* TASK TO CARRY OUT *
Reproduce the lines of all the entries below character for character, leaving none out.

* DATA ROWS *
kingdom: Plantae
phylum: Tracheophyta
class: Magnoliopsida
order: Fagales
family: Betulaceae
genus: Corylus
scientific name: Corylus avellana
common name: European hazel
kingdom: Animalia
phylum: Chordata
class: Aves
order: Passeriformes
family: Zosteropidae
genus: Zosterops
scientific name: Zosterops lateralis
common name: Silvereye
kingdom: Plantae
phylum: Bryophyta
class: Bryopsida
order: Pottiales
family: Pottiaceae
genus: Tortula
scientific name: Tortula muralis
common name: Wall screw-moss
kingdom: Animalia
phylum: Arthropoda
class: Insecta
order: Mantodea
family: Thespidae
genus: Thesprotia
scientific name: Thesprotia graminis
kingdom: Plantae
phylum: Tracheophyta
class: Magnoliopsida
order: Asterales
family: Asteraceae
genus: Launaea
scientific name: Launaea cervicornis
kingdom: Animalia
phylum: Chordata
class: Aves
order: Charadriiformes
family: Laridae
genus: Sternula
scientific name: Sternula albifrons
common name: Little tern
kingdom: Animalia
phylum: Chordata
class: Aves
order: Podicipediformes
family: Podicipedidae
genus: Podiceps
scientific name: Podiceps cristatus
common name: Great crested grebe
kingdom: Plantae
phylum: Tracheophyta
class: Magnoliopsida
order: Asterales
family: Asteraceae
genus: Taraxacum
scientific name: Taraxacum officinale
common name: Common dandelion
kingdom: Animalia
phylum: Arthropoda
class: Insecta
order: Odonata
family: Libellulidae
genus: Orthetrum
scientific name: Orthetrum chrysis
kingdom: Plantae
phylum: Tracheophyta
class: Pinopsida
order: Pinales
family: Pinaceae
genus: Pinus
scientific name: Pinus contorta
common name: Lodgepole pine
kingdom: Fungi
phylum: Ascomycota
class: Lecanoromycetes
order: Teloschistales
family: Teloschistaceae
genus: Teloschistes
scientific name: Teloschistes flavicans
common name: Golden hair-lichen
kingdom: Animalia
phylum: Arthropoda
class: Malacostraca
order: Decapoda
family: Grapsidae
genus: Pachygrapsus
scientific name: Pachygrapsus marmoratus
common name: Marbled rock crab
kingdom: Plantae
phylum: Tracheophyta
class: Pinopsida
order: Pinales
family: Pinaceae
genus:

* TASK SOLUTION *
kingdom: Plantae
phylum: Tracheophyta
class: Magnoliopsida
order: Fagales
family: Betulaceae
genus: Corylus
scientific name: Corylus avellana
common name: European hazel
kingdom: Animalia
phylum: Chordata
class: Aves
order: Passeriformes
family: Zosteropidae
genus: Zosterops
scientific name: Zosterops lateralis
common name: Silvereye
kingdom: Plantae
phylum: Bryophyta
class: Bryopsida
order: Pottiales
family: Pottiaceae
genus: Tortula
scientific name: Tortula muralis
common name: Wall screw-moss
kingdom: Animalia
phylum: Arthropoda
class: Insecta
order: Mantodea
family: Thespidae
genus: Thesprotia
scientific name: Thesprotia graminis
kingdom: Plantae
phylum: Tracheophyta
class: Magnoliopsida
order: Asterales
family: Asteraceae
genus: Launaea
scientific name: Launaea cervicornis
kingdom: Animalia
phylum: Chordata
class: Aves
order: Charadriiformes
family: Laridae
genus: Sternula
scientific name: Sternula albifrons
common name: Little tern
kingdom: Animalia
phylum: Chordata
class: Aves
order: Podicipediformes
family: Podicipedidae
genus: Podiceps
scientific name: Podiceps cristatus
common name: Great crested grebe
kingdom: Plantae
phylum: Tracheophyta
class: Magnoliopsida
order: Asterales
family: Asteraceae
genus: Taraxacum
scientific name: Taraxacum officinale
common name: Common dandelion
kingdom: Animalia
phylum: Arthropoda
class: Insecta
order: Odonata
family: Libellulidae
genus: Orthetrum
scientific name: Orthetrum chrysis
kingdom: Plantae
phylum: Tracheophyta
class: Pinopsida
order: Pinales
family: Pinaceae
genus: Pinus
scientific name: Pinus contorta
common name: Lodgepole pine
kingdom: Fungi
phylum: Ascomycota
class: Lecanoromycetes
order: Teloschistales
family: Teloschistaceae
genus: Teloschistes
scientific name: Teloschistes flavicans
common name: Golden hair-lichen
kingdom: Animalia
phylum: Arthropoda
class: Malacostraca
order: Decapoda
family: Grapsidae
genus: Pachygrapsus
scientific name: Pachygrapsus marmoratus
common name: Marbled rock crab
kingdom: Plantae
phylum: Tracheophyta
class: Pinopsida
order: Pinales
family: Pinaceae
genus:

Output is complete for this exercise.